Input Block Start
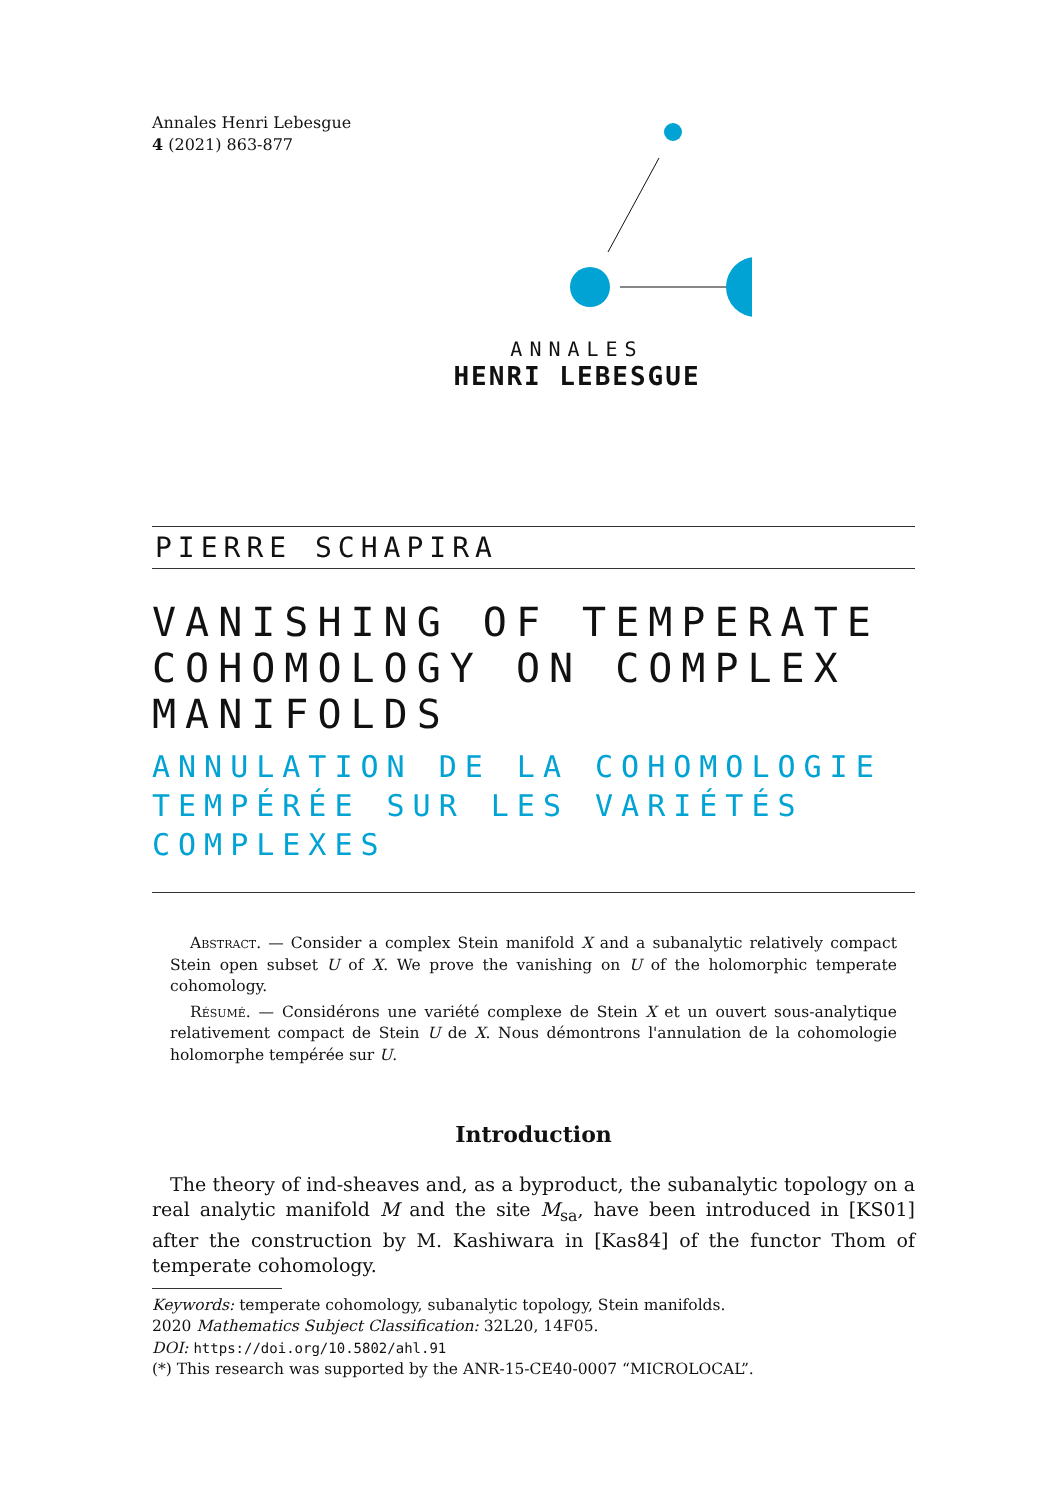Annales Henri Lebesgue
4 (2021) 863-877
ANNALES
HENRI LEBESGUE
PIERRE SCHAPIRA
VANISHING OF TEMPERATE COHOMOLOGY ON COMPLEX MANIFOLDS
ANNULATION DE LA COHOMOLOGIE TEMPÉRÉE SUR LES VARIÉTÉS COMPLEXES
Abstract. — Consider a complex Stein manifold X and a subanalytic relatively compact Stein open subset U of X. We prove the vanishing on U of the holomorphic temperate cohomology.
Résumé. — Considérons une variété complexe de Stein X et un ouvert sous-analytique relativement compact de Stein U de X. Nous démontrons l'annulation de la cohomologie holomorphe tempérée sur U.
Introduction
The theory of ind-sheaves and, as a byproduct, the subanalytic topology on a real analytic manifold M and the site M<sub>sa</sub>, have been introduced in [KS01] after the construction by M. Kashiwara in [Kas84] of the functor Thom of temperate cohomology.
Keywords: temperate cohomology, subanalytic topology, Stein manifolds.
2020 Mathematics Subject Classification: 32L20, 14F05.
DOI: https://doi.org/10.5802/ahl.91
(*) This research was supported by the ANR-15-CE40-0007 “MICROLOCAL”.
Input Block End
* [Brief]: Whenever you reach a picture, pass over it; print all the other material exactly.

* [Written solution]:
Annales Henri Lebesgue
4 (2021) 863-877
ANNALES
HENRI LEBESGUE
PIERRE SCHAPIRA
VANISHING OF TEMPERATE COHOMOLOGY ON COMPLEX MANIFOLDS
ANNULATION DE LA COHOMOLOGIE TEMPÉRÉE SUR LES VARIÉTÉS COMPLEXES
Abstract. — Consider a complex Stein manifold X and a subanalytic relatively compact Stein open subset U of X. We prove the vanishing on U of the holomorphic temperate cohomology.
Résumé. — Considérons une variété complexe de Stein X et un ouvert sous-analytique relativement compact de Stein U de X. Nous démontrons l'annulation de la cohomologie holomorphe tempérée sur U.
Introduction
The theory of ind-sheaves and, as a byproduct, the subanalytic topology on a real analytic manifold M and the site M<sub>sa</sub>, have been introduced in [KS01] after the construction by M. Kashiwara in [Kas84] of the functor Thom of temperate cohomology.
Keywords: temperate cohomology, subanalytic topology, Stein manifolds.
2020 Mathematics Subject Classification: 32L20, 14F05.
DOI: https://doi.org/10.5802/ahl.91
(*) This research was supported by the ANR-15-CE40-0007 “MICROLOCAL”.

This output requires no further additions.